Memory Error while constructing Compound Dictionary

[Alex Martelli]

Benjamin Scott <mynewjunkaccount at hotmail.com> wrote:

> Thanks for the replies.
> 
> First I will make a minor correction to the code I originally posted
> and then I will describe the original problem I am trying to solve,
> per Alex's request.
> 
> Correction:
> 
> for s in Lst:
>      for t in nuerLst:
>           for r in nuestLst:
>                Dict[s][t][r]={}
> 
> ...should actually be...
> 
> for s in Lst:
>      for t in nuerLst:
>           for r in nuestLst:
>                Dict[s][t][r]=[]
> 
> That is, the object accessed by 3 keys is a list, not a 4th
> dictionary.

OK, unfortunately that doesn't change memory requirements, as 16 bytes
is still a minimum allocation for an object.

> 
> 
> The Original Problem:
> 
> The data set:  3 Columns and at least 100,000 rows.  However, it can
> be up to 1,000,000 rows.

Aha --  a sparse 3D matrix, VERY sparse, no more than 1 million "true"
entries out of 125 million slots, and all the rest just
"placeholders"...

> 
> For the purpose of illustration let's suppose that the first column
> has the name of 1,000 "Factories", i.e. there are 1,000 unique symbols
> in the first column.  Likewise, suppose the second column contains a
> "production date" or just a date; there are 250 unique dates in the
> second column.  Finally, suppose the third column contains a
> description of a "widget type"; there are 500 unique widget
> descriptions.

Sure, quite clear.

> 
> *** i.e. each row contains the name of one factory which produced one
> widget type on a particular date.  If a factory produced more than one
> widget on a given date it is reflected in the data as a new row. ***
> 
> The motivation to construct the mentioned compound dictionary comes
> from the fact that I need quick access to the following data sets:
   ...
> len(Lst[n])=3
> 
> Lst[n][0]="Factory"
> Lst[n][1]="date"
> Lst[n][2]="WidgetType"
> 
> for s in Lst:
>      Dict[s[0]][s[1]][s[2]].append('1')
> .
> .
> .
> 
> len(Dict["Factory"]["date"]["WidgetType"]) = #Widgets of some type
> produced at a Factory on a given date.
> 
> The idea here is that I will be graphing a handful of the data sets at
> a time; they will then be discarded and a new handful will be
> graphed... etc.
> 
> What I might attempt next is to construct the required data in R (or
> NumPy) since an array object seems better suited for the task. 
> However, I'm not sure this will avert the memory error.  So, does

When you represent a sparse matrix as if it was a dense one, you hit a
typical wall of combinatorial explosion: you need memory proportional to
the product of all the dimensions, and for a matrix of high
dimensionality it's a horrid prospect.

## Recorded information
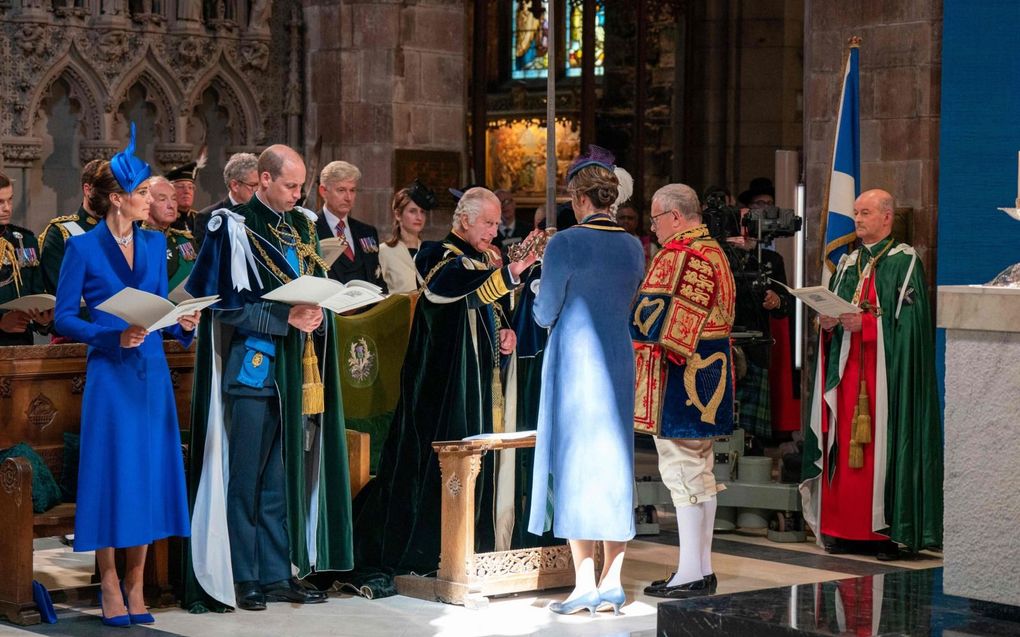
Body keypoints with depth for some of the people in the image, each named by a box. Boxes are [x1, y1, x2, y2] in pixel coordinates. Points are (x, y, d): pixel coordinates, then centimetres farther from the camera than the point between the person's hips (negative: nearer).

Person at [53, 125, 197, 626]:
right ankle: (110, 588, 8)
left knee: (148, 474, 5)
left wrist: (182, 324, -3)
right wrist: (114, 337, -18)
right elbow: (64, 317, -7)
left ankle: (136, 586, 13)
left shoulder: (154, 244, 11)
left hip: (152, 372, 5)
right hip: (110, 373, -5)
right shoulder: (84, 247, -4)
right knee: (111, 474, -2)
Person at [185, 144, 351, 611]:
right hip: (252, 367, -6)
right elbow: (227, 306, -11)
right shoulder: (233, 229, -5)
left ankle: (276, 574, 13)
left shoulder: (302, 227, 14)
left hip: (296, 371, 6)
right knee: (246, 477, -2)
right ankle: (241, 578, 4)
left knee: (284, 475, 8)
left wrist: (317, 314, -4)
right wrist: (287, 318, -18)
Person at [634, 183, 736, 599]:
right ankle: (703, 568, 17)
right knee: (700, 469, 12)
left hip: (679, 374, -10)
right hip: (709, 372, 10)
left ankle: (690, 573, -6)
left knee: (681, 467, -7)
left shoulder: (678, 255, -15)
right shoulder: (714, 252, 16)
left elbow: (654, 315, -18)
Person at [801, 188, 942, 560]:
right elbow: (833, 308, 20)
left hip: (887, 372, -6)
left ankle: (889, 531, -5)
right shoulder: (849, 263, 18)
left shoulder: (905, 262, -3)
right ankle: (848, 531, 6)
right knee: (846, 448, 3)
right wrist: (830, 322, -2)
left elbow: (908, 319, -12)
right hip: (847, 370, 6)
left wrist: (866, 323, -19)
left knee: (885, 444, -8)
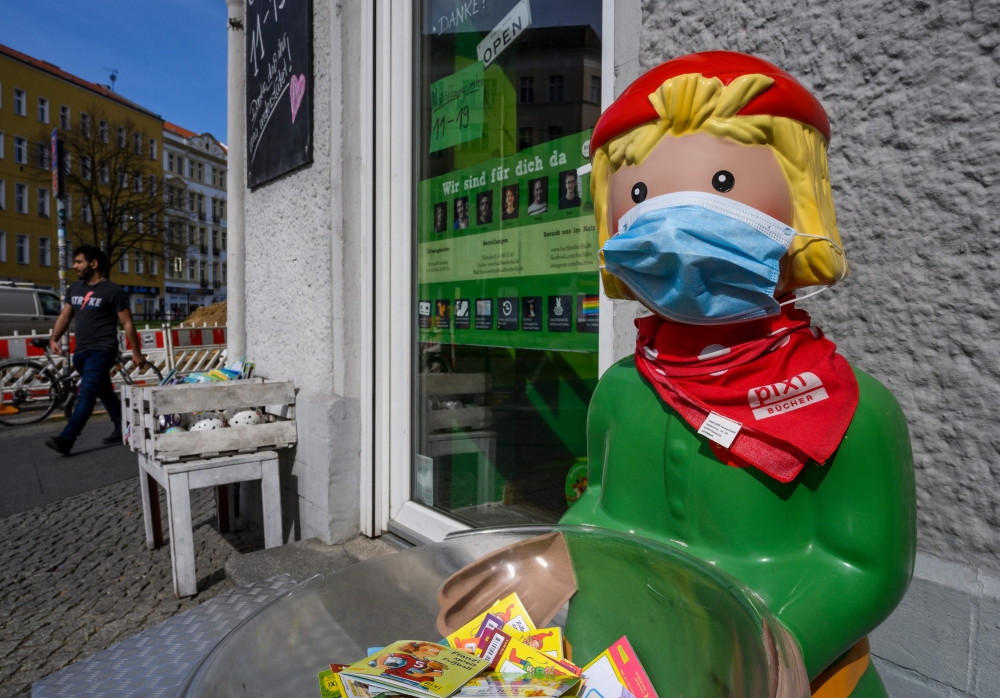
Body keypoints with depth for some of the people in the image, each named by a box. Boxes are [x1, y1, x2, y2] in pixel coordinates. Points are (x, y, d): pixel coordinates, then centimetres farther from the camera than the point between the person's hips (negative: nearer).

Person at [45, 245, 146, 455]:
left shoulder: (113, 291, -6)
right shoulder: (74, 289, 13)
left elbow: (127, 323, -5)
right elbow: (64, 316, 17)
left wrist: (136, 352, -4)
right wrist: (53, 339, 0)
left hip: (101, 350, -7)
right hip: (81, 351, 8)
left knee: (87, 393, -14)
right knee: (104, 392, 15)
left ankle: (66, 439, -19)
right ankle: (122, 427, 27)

--

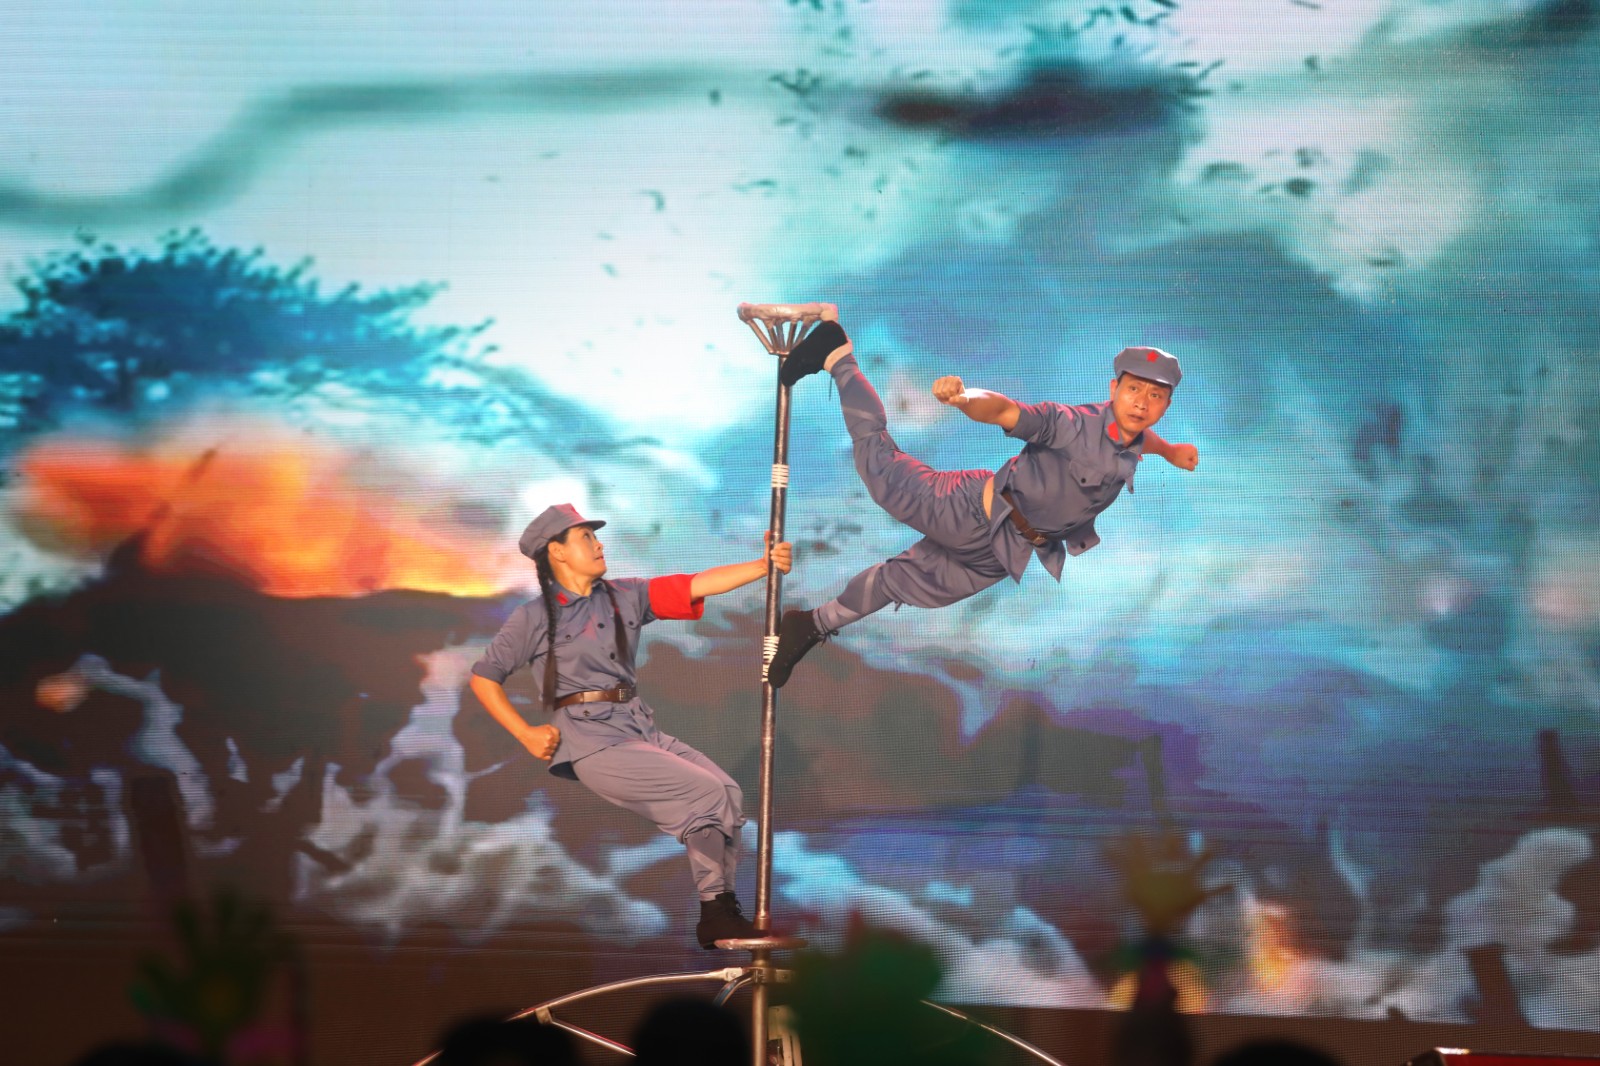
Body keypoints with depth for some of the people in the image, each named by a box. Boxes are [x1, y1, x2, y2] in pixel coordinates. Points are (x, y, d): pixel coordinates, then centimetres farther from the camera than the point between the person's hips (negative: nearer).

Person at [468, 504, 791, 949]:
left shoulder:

## Study questions
(A) In the forum thread about the compound dictionary memory error, list the three columns of the data set along with the number of unique values given for each.
(B) According to the forum thread about the compound dictionary memory error, what is the minimum allocation for an object?

## Answers by item
(A)
- First column: factory names, 1,000 unique values
- Second column: production dates, 250 unique values
- Third column: widget type descriptions, 500 unique values

(B) 16 bytes.